L’examen clinique de l’expert à lieu à l’audience du 4 mars 2022 sans tenir compte de l’état en 2018. La maladie professionnelle a été consolidée sans séquelles indemnisables,confirmée par expertise du docteur [V] du 28 mars 2019.'
Lors de la consultation médicale effectuée le 4 mars 2022, à l’occasion de la comparution devant le tribunal, le médecin désigné par le tribunal le docteur [S], lequel a procédé à un examen de Mme [D] et a consulté les documents médicaux, indique que Mme [D] souffre de réactions douloureuses au niveau du coude droit, du poignet droit, des épaules et du cou mais sans limitation nette de mobilité ni resctriction articulaire.
Il conclut, que pour cette symptomatolgie uniquement fonctionnelle et douloureuse, l’incapacité de travail peut être proposée supérieure à 50 %.
La cour relève que le docteur [S] a constaté les mêmes séquelles liées aux maladies professionnelles déclarées et en partie indemnisées par la caisse à l’exception de la cervicalgie arthrosique,d’ une fatigabilité et des douleurs des membres supérieures sans restriction articulaire.

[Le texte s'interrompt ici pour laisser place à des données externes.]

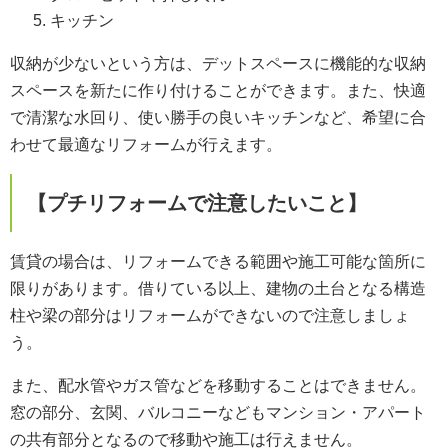
キッチン
収納が少ないという方は、デットスペースに機能的な収納
スペースを新たに作り付けることができます。また、快適
で清潔な水回り、使い勝手の良いキッチンなど、希望に合
わせて最適なリフォームが行えます。
【プチリフォームで注意したいこと】
賃貸の場合は、リフォームできる範囲や施工可能な箇所に
限りがあります。借りている以上、建物の土台となる構造
柱や梁の部分はリフォームができないので注意しましょ
う。
また、配水管やガス管などを移動することはできません。
窓の部分、玄関、バルコニーなどもマンション・アパート
の共有部分となるので移動や施工は行えません。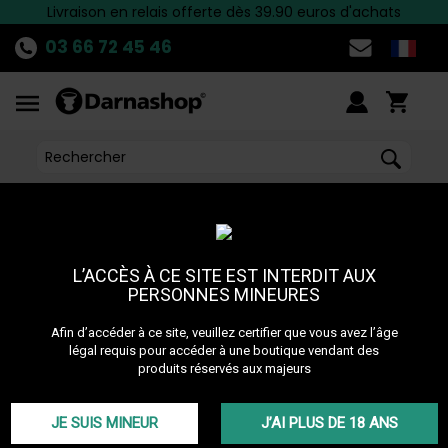
Livraison en relais offerte dès 39.90 euros d'achats
Découvrez
Payez en plusieurs fois avec Alma
LA PROMO
du moment !
>>
03 66 72 45 46
L’ACCÈS À CE SITE EST INTERDIT AUX
Cette info n'est pas disponible
PERSONNES MINEURES
Afin d’accéder à ce site, veuillez certifier que vous avez l’âge
légal requis pour accéder à une boutique vendant des
produits réservés aux majeurs
NOS MARQUES
JE SUIS MINEUR
J’AI PLUS DE 18 ANS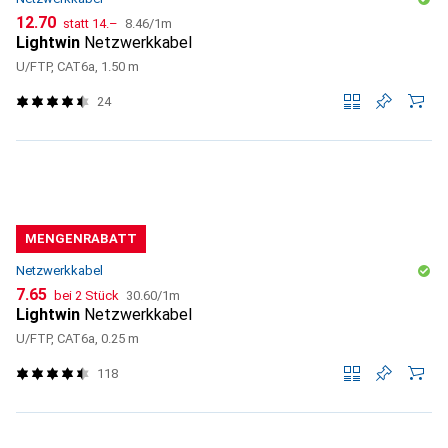
CHF
CHF
CHF
12.70
statt
14.–
8.46
/
1m
Lightwin
Netzwerkkabel
U/FTP, CAT6a, 1.50 m
24
MENGENRABATT
Netzwerkkabel
CHF
CHF
7.65
bei 2 Stück
30.60
/
1m
Lightwin
Netzwerkkabel
U/FTP, CAT6a, 0.25 m
118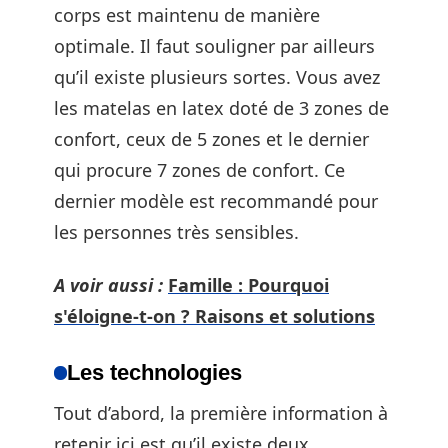
corps est maintenu de manière
optimale. Il faut souligner par ailleurs
qu’il existe plusieurs sortes. Vous avez
les matelas en latex doté de 3 zones de
confort, ceux de 5 zones et le dernier
qui procure 7 zones de confort. Ce
dernier modèle est recommandé pour
les personnes très sensibles.
A voir aussi :
Famille : Pourquoi
s'éloigne-t-on ? Raisons et solutions
Les technologies
Tout d’abord, la première information à
retenir ici est qu’il existe deux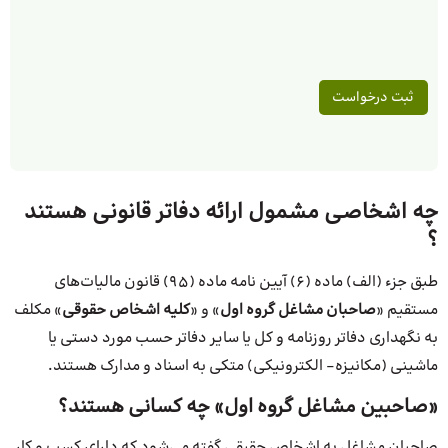
چه اشخاصی مشمول ارائه دفاتر قانونی هستند
؟
طبق جزء (الف) ماده (۶) آیین نامه ماده (۹۵) قانون مالیات‌های
مستقیم «
صاحبان مشاغل گروه اول
» و «
کلیه اشخاص حقوقی
» مکلف
به نگهداری دفاتر روزنامه و کل یا سایر دفاتر حسب مورد دستی یا
ماشینی (مکانیزه- الکترونیکی) متکی به اسناد و مدارک هستند.
«صاحبین مشاغل گروه اول» چه کسانی هستند؟
صاحبان مشاغل به اشخاص حقیقی گفته می‌شود که دارای کسب و کار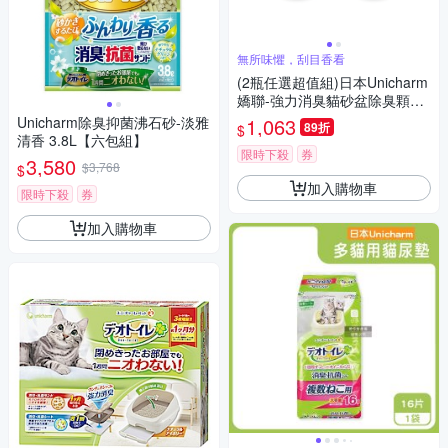
無所味懼，刮目香看
(2瓶任選超值組)日本Unicharm
嬌聯-強力消臭貓砂盆除臭顆粒
香香豆450ml/瓶(貓咪廁所芳香
Unicharm除臭抑菌沸石砂-淡雅
1,063
89折
$
吸臭劑,消臭大師貓砂隔臭留香
清香 3.8L【六包組】
珠,鏟屎官必備去異味香氛豆)
限時下殺
券
3,580
$3,768
$
加入購物車
限時下殺
券
加入購物車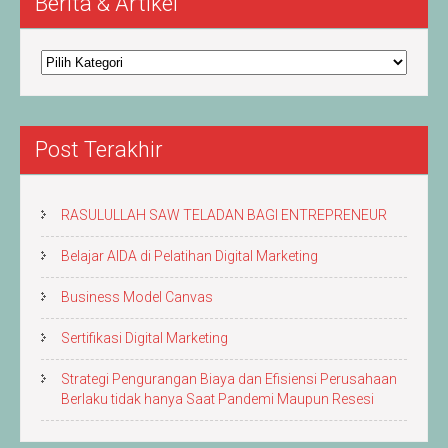
Berita & Artikel
Berita
&
Artikel
Post Terakhir
RASULULLAH SAW TELADAN BAGI ENTREPRENEUR
Belajar AIDA di Pelatihan Digital Marketing
Business Model Canvas
Sertifikasi Digital Marketing
Strategi Pengurangan Biaya dan Efisiensi Perusahaan
Berlaku tidak hanya Saat Pandemi Maupun Resesi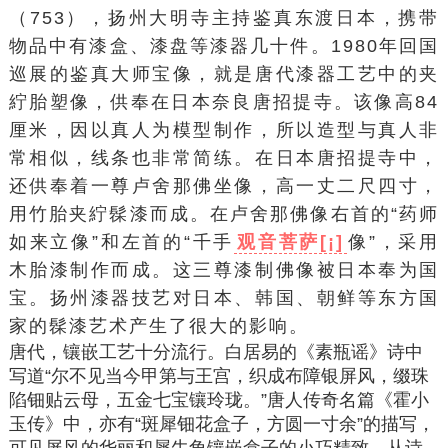
（753），
扬州大明寺
主持鉴真东渡日本，携带
物品中有漆盒、漆盘等漆器几十件。1980年回国
巡展的鉴真大师宝像，就是唐代漆器工艺中的夹
紵胎塑像，供奉在日本
奈良
唐招提寺。该像高84
厘米，因以真人为模型制作，所以造型与真人非
常相似，线条也非常简练。在日本唐招提寺中，
还供奉着一尊卢舍那佛坐像，高一丈二尺四寸，
用竹胎夹紵髹漆而成。在卢舍那佛像右首的“药师
如来立像”和左首的“千手
观音菩萨[¡]
像”，采用
木胎漆制作而成。这三尊漆制佛像被日本奉为国
宝。扬州漆器技艺对日本、韩国、朝鲜等东方国
家的髹漆艺术产生了很大的影响。
唐代，镶嵌工艺十分流行。
白居易
的《素瓶谣》诗中
写道“尔不见当今甲第与王宫，织成布障银屏风，缀珠
陷钿贴云母，五金七宝镶玲珑。”唐人传奇名篇《
霍小
玉传
》中，亦有“斑犀钿花盒子，方圆一寸余”的描写，
可见屏风的华丽和
犀牛角
镶嵌盒子的小巧精致。从诗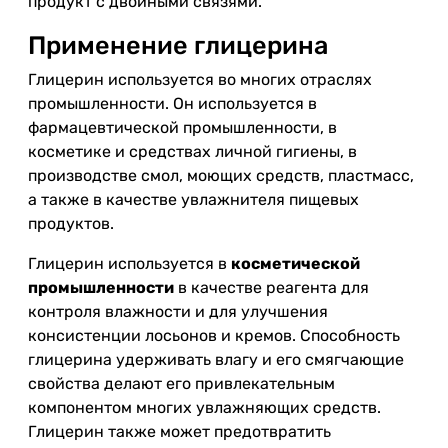
продукт с двойными связями.
Применение глицерина
Глицерин используется во многих отраслях
промышленности. Он используется в
фармацевтической промышленности, в
косметике и средствах личной гигиены, в
производстве смол, моющих средств, пластмасс,
а также в качестве увлажнителя пищевых
продуктов.
Глицерин используется в
косметической
промышленности
в качестве реагента для
контроля влажности и для улучшения
консистенции лосьонов и кремов. Способность
глицерина удерживать влагу и его смягчающие
свойства делают его привлекательным
компонентом многих увлажняющих средств.
Глицерин также может предотвратить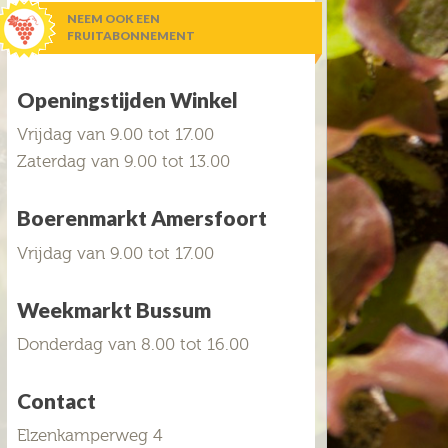
NEEM OOK EEN
FRUITABONNEMENT
Openingstijden Winkel
Vrijdag van 9.00 tot 17.00
Zaterdag van 9.00 tot 13.00
Boerenmarkt Amersfoort
Vrijdag van 9.00 tot 17.00
Weekmarkt Bussum
Donderdag van 8.00 tot 16.00
Contact
Elzenkamperweg 4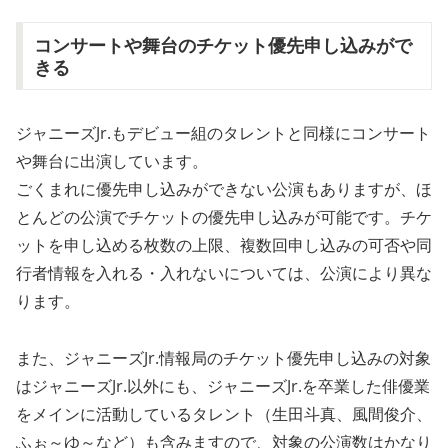
コンサートや舞台のチケット優先申し込みがで
きる
ジャニーズJr.もデビュー組のタレントと同様にコンサート
や舞台に出演しています。
ごくまれに優先申し込みができない公演もありますが、ほ
とんどの公演でチケットの優先申し込みが可能です。チケ
ットを申し込める枚数の上限、複数回申し込みの可否や同
行者情報を入れる・入れないについては、公演により異な
ります。
また、ジャニーズJr.情報局のチケット優先申し込みの対象
はジャニーズJr.以外にも、ジャニーズJr.を卒業した俳優業
をメインに活動しているタレント（生田斗真、風間俊介、
ふぉ～ゆ～など）も含みますので、対象の公演数はかなり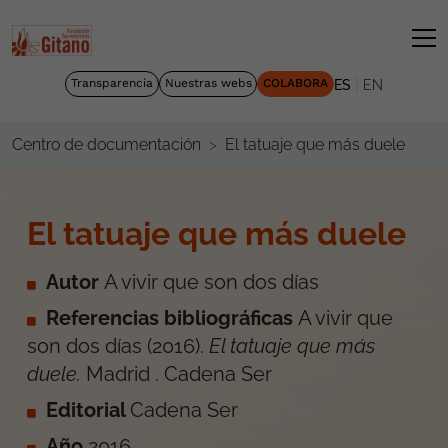
|
Transparencia
Nuestras webs
COLABORA
ES
EN
El tatuaje que más duele
Centro de documentación
El tatuaje que más duele
Autor
A vivir que son dos días
Referencias bibliográficas
A vivir que
son dos días
(
2016
).
El tatuaje que más
duele
.
Madrid
.
Cadena Ser
Editorial
Cadena Ser
Año
2016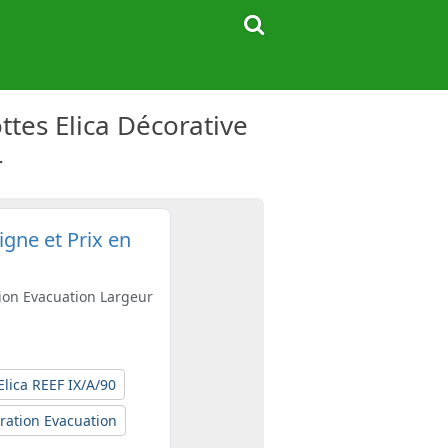
ttes Elica Décorative
r
igne et Prix en
tion Evacuation Largeur
Elica REEF IX/A/90
ration Evacuation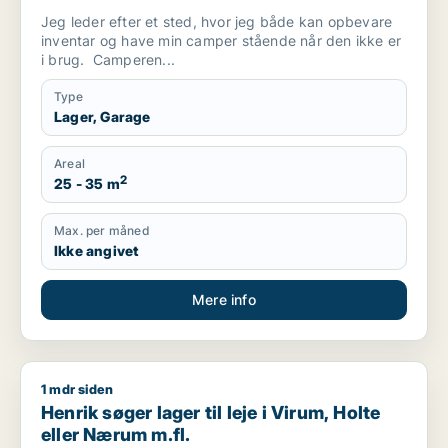
Jeg leder efter et sted, hvor jeg både kan opbevare
inventar og have min camper stående når den ikke er
i brug. Camperen...
Type
Lager, Garage
Areal
2
25 - 35 m
Max. per måned
Ikke angivet
Mere info
1 mdr siden
Henrik søger lager til leje i Virum, Holte eller Nærum m.fl.
Henrik søger lager til leje i Virum, Holte
eller Nærum m.fl.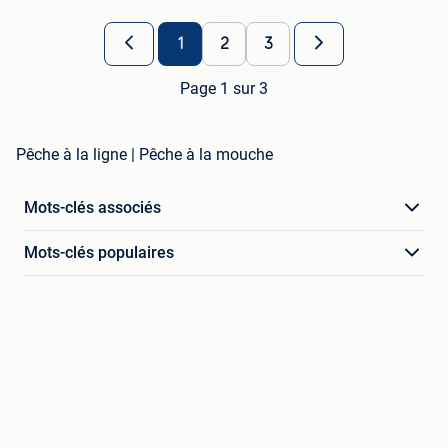
1
2
3
Page 1 sur 3
Pêche à la ligne | Pêche à la mouche
Mots-clés associés
Mots-clés populaires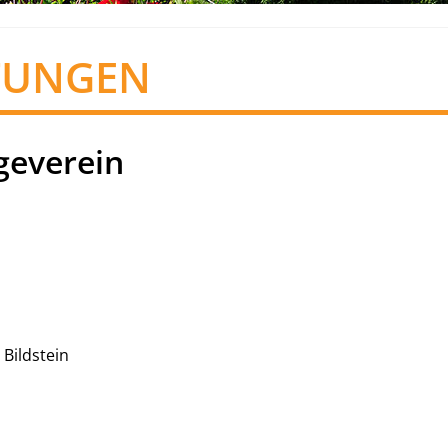
TUNGEN
geverein
 Bildstein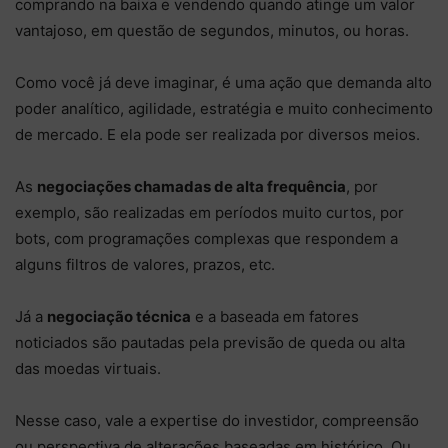
comprando na baixa e vendendo quando atinge um valor
vantajoso, em questão de segundos, minutos, ou horas.
Como você já deve imaginar, é uma ação que demanda alto
poder analítico, agilidade, estratégia e muito conhecimento
de mercado. E ela pode ser realizada por diversos meios.
As
negociações chamadas de alta frequência
, por
exemplo, são realizadas em períodos muito curtos, por
bots, com programações complexas que respondem a
alguns filtros de valores, prazos, etc.
Já a
negociação técnica
e a baseada em fatores
noticiados são pautadas pela previsão de queda ou alta
das moedas virtuais.
Nesse caso, vale a expertise do investidor, compreensão
ou perspectiva de alterações baseadas em histórico. Ou,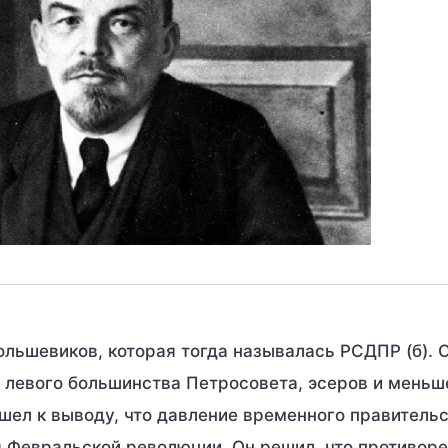
ольшевиков, которая тогда называлась РСДПР (б). 
и левого большинства Петросовета, эсеров и меньш
шел к выводу, что давление временного правительс
 Февральской революции. Он решил, что противор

Dès lors, compte tenu des séquelles constatées distinctes de l’évaluation des conséquences de ses maladies professionnelles, et de l’absence d’amélioration de l’état de santé de Mme [D], cette dernière ne peut exercer une activité au-delà de 50 % de son temps, et il convient donc de maintenir sa pension d’invalidité de catégorie 1.
Le jugement sera par conséquent confirmé en toutes ses dispositions.
La caisse supportera les dépens d’appel.
La demande de Mme [D] sur le fondement de l’article 700 du code de procédure civile sera rejetée.
PAR CES MOTIFS
La cour, statuant en audience publique, par décision contradictoire ,
Confirme le jugement du 8 avril 2022 en toutes ses dispositions ;
Y ajoutant :
Vu l’article 700 du code de procédure civile, rejette la demande de Mme [D];
Condamne la caisse primaire d’assurance maladie de la Côte d’or aux dépens d’appel.